While the field of your flag must be new in the details of its design, it need not be entirely new in its elements. There is already in use a flag, I refer to the flag of the East India Company.
- Benjamin Franklin to George Washington (possibly apocryphal)
Many readers, when reading The Artificial Polis, may have thought that I was describing our country.
I assure you, I was not attempting to do so at all. I was describing Polis qua company. America is an Empire.
I’m fairly certain that there’s enough blood relations and follow through to describe DC as a natural Polis, not an Artificial one.
However, our country is not an artificial Empire. It really rules us. However, it does so so poorly as to destroy all it touches, and undermine its own strength. By which I mean that it has done all it can to destroy all ties that it’s own citizens has to their locales, and even recently, to the empire itself! Many will argue, and indeed have argued, that this make America stronger. That, unlike the East, being tied primarily to the Empire rather than local cities, states, or a Polis makes people stronger. Obviously in East and West go Toe to Toe we see that this is not the case.
Here, I will argue, that the loss of locality in itself necessitates that you will have less loyalty to the to the Empire after you destroy enough ties to a person’s locale. For, if they have no home at all, no locale, why would they be tied to your Empire rather than someone else’s?
For, you see, the Virtue of pride in one’s nation is an outgrowth of love of one’s Father and Family. Of one’s Polis.
It destroyed Polis, and then tried to sell us on the the idea of nation, built on buy in to a constitution. That’s it, all they have. An artificial idea, perfect for the an Empire of lies.
If you destroy Fatherhood, the Family, and the Polis; how will they fight for the Empire?
If Clear Channel Radio destroys local radio and music, why would they fight for the love of awful music one can’t connect with? Would one not fight harder for a song he heard playing, that was composed by his uncle and played on the radio?
If McDonalds puts his family’s restaurant out of business, why would he join up?
If the cars are all made in Japan he can’t work on a beater with his friends in high school, how will he learn to be a mechanic for the air force?

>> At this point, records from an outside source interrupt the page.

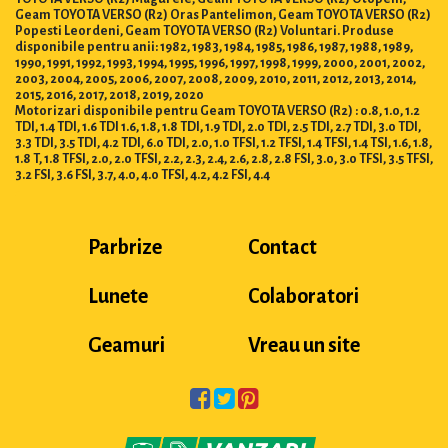
Geam TOYOTA VERSO (R2) Oras Pantelimon, Geam TOYOTA VERSO (R2)
Popesti Leordeni, Geam TOYOTA VERSO (R2) Voluntari. Produse
disponibile pentru anii: 1982, 1983, 1984, 1985, 1986, 1987, 1988, 1989,
1990, 1991, 1992, 1993, 1994, 1995, 1996, 1997, 1998, 1999, 2000, 2001, 2002,
2003, 2004, 2005, 2006, 2007, 2008, 2009, 2010, 2011, 2012, 2013, 2014,
2015, 2016, 2017, 2018, 2019, 2020
Motorizari disponibile pentru Geam TOYOTA VERSO (R2) : 0.8, 1.0, 1.2
TDI, 1.4 TDI, 1.6 TDI 1.6, 1.8, 1.8 TDI, 1.9 TDI, 2.0 TDI, 2.5 TDI, 2.7 TDI, 3.0 TDI,
3.3 TDI, 3.5 TDI, 4.2 TDI, 6.0 TDI, 2.0, 1.0 TFSI, 1.2 TFSI, 1.4 TFSI, 1.4 TSI, 1.6, 1.8,
1.8 T, 1.8 TFSI, 2.0, 2.0 TFSI, 2.2, 2.3, 2.4, 2.6, 2.8, 2.8 FSI, 3.0, 3.0 TFSI, 3.5 TFSI,
3.2 FSI, 3.6 FSI, 3.7, 4.0, 4.0 TFSI, 4.2, 4.2 FSI, 4.4
Parbrize
Contact
Lunete
Colaboratori
Geamuri
Vreau un site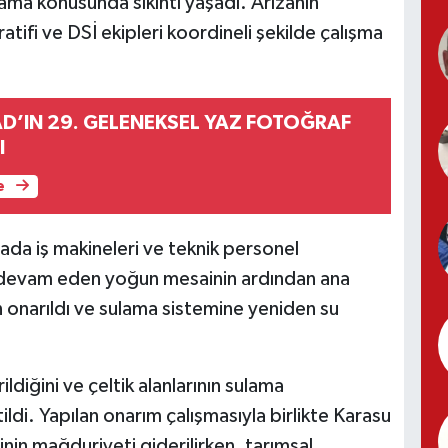
ulama konusunda sıkıntı yaşadı. Arızanın
tifi ve DSİ ekipleri koordineli şekilde çalışma
AD’IN 29. GELENEKSEL YAZ FOTOĞRAF
I
e
ada iş makineleri ve teknik personel
ün devam eden yoğun mesainin ardından ana
onarıldı ve sulama sistemine yeniden su
rildiğini ve çeltik alanlarının sulama
ildi. Yapılan onarım çalışmasıyla birlikte Karasu
inin mağduriyeti giderilirken, tarımsal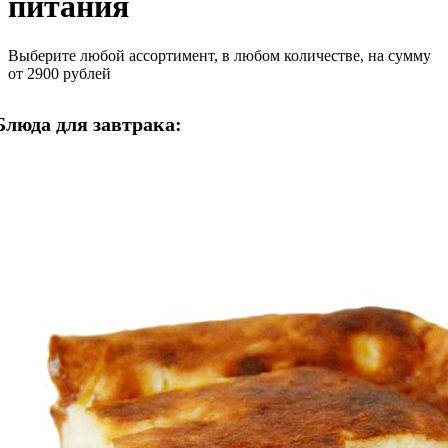
питания
Выберите любой ассортимент, в любом количестве, на сумму
от 2900 рублей
Блюда для завтрака: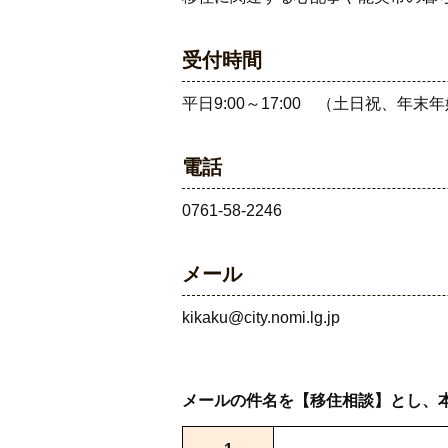
受付時間
平日9:00～17:00 （土日祝、年末
電話
0761-58-2246
メール
kikaku@city.nomi.lg.jp
メールの件名を【移住相談】とし、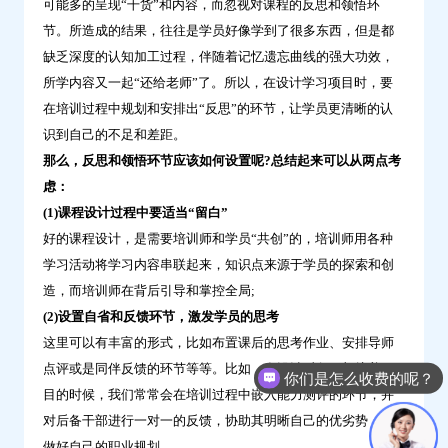
可能多的呈现“干货”和内容，而忽视对课程的反思和领悟环
节。所造成的结果，往往是学员好像学到了很多东西，但是都
缺乏深度的认知加工过程，伴随着记忆遗忘曲线的强大功效，
所学内容又一起“还给老师”了。所以，在设计学习项目时，要
在培训过程中规划和安排出“反思”的环节，让学员更清晰的认
识到自己的不足和差距。
那么，反思和领悟环节应该如何设置呢?总结起来可以从两点考
虑：
(1)课程设计过程中要适当“留白”
好的课程设计，是需要培训师和学员“共创”的，培训师用各种
学习活动将学习内容串联起来，知识点来源于学员的探索和创
造，而培训师在背后引导和掌控全局;
(2)设置自省和反馈环节，激发学员的思考
这里可以有丰富的形式，比如布置课后的思考作业、安排导师
点评或是同伴反馈的环节等等。比如，在设计后备干部培养项
你们是怎么收费的呢？
目的时候，我们常常会在培训过程中嵌入能力测评的环节，并
对后备干部进行一对一的反馈，协助其明晰自己的优劣势，并
做好自己的职业规划。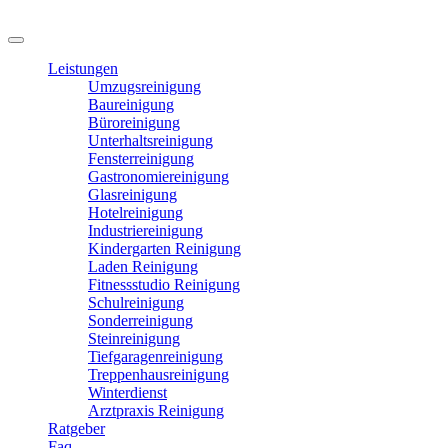
Leistungen
Umzugsreinigung
Baureinigung
Büroreinigung
Unterhaltsreinigung
Fensterreinigung
Gastronomiereinigung
Glasreinigung
Hotelreinigung
Industriereinigung
Kindergarten Reinigung
Laden Reinigung
Fitnessstudio Reinigung
Schulreinigung
Sonderreinigung
Steinreinigung
Tiefgaragenreinigung
Treppenhausreinigung
Winterdienst
Arztpraxis Reinigung
Ratgeber
Faq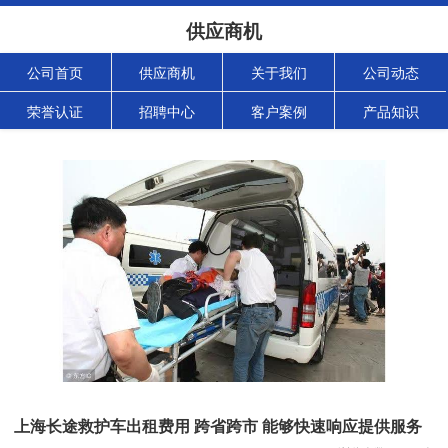
供应商机
公司首页
供应商机
关于我们
公司动态
荣誉认证
招聘中心
客户案例
产品知识
上海长途救护车出租费用 跨省跨市 能够快速响应提供服务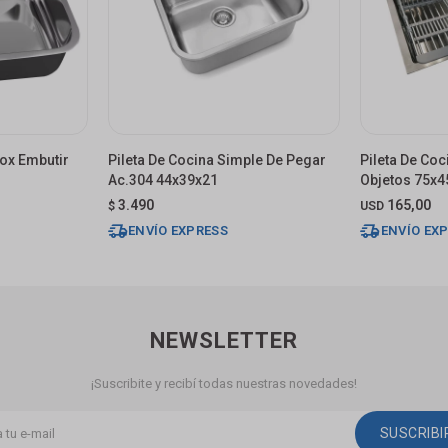
nox Embutir
Pileta De Cocina Simple De Pegar
Pileta De Co
Ac.304 44x39x21
Objetos 75x
3.490
165,00
$
USD
ENVÍO EXPRESS
ENVÍO EX
NEWSLETTER
¡Suscribite y recibí todas nuestras novedades!
SUSCRIB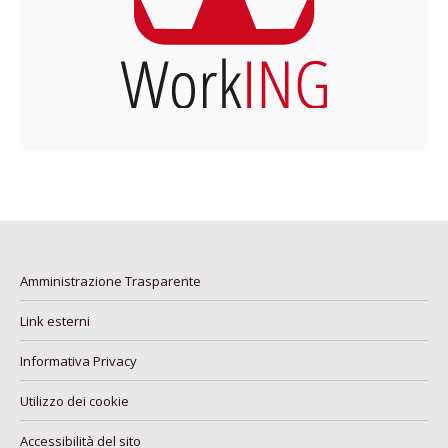
Amministrazione Trasparente
Link esterni
Informativa Privacy
Utilizzo dei cookie
Accessibilità del sito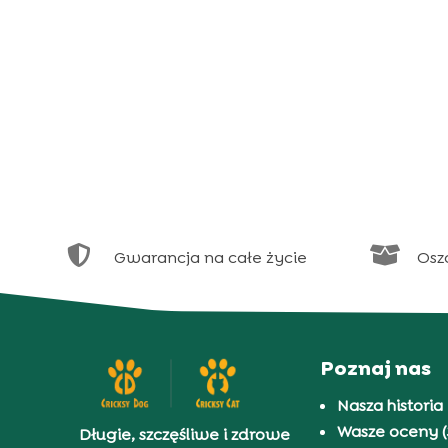


Gwarancja na całe życie
Osz
Poznaj nas
Nasza historia
Wasze oceny (
Długie, szczęśliwe i zdrowe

If the empire imports foreign labor at high school rates, how can he afford to court the girl he likes, or learn pride of work in trades like carpentry and drywall?
If the myth of the founding of the Empire is that we fought for Liberty, Equality, and Fraternity, then why did we adopt the flag of a ravenous, usurious trade company that the average man of the day wouldn’t have known?
The myths continued deepening, melting our minds in their lies and in the pot.
My dear readers.
The soldier has destroy any chance we’ve had at a Polis, the poet enchanted us to the lies, and the people in DC enslaved to the greed and hedonism. By destroying fatherhood, family, and congregating in a Polis by blood relations, they made it impossible for us to to come to understand, and thus pursue, the common good.
When they destroy the Polis, they destroy the very thing that would make anyone that is ruled by them loyal, strong, and indebted to them for their good rule over those whom they rule.
Stop accepting it.
I answer that, man becomes a debtor to other men in various ways, according to their various excellence and the various benefits received from them. On both counts God holds first place, for He is supremely excellent, and is for us the first principle of being and government. In the second place, the principles of our being and government are our parents and our country, that haven given us birth and nourishment. Consequently man is debtor chiefly to his parents and his country, after God. Wherefore just as it belongs to religion to give worship to God, so does it belong to piety, in the second place, to give worship to one’s parents and one’s country.
The worship due to our parents includes the worship given to all our kindred, since our kinsfolk are those who descend from the same parents, according to the Philosopher (Ethic viii, 12). The worship given to our country includes homage to all our fellow-citizens and to all the friends of our country. Therefore piety extends chiefly to these.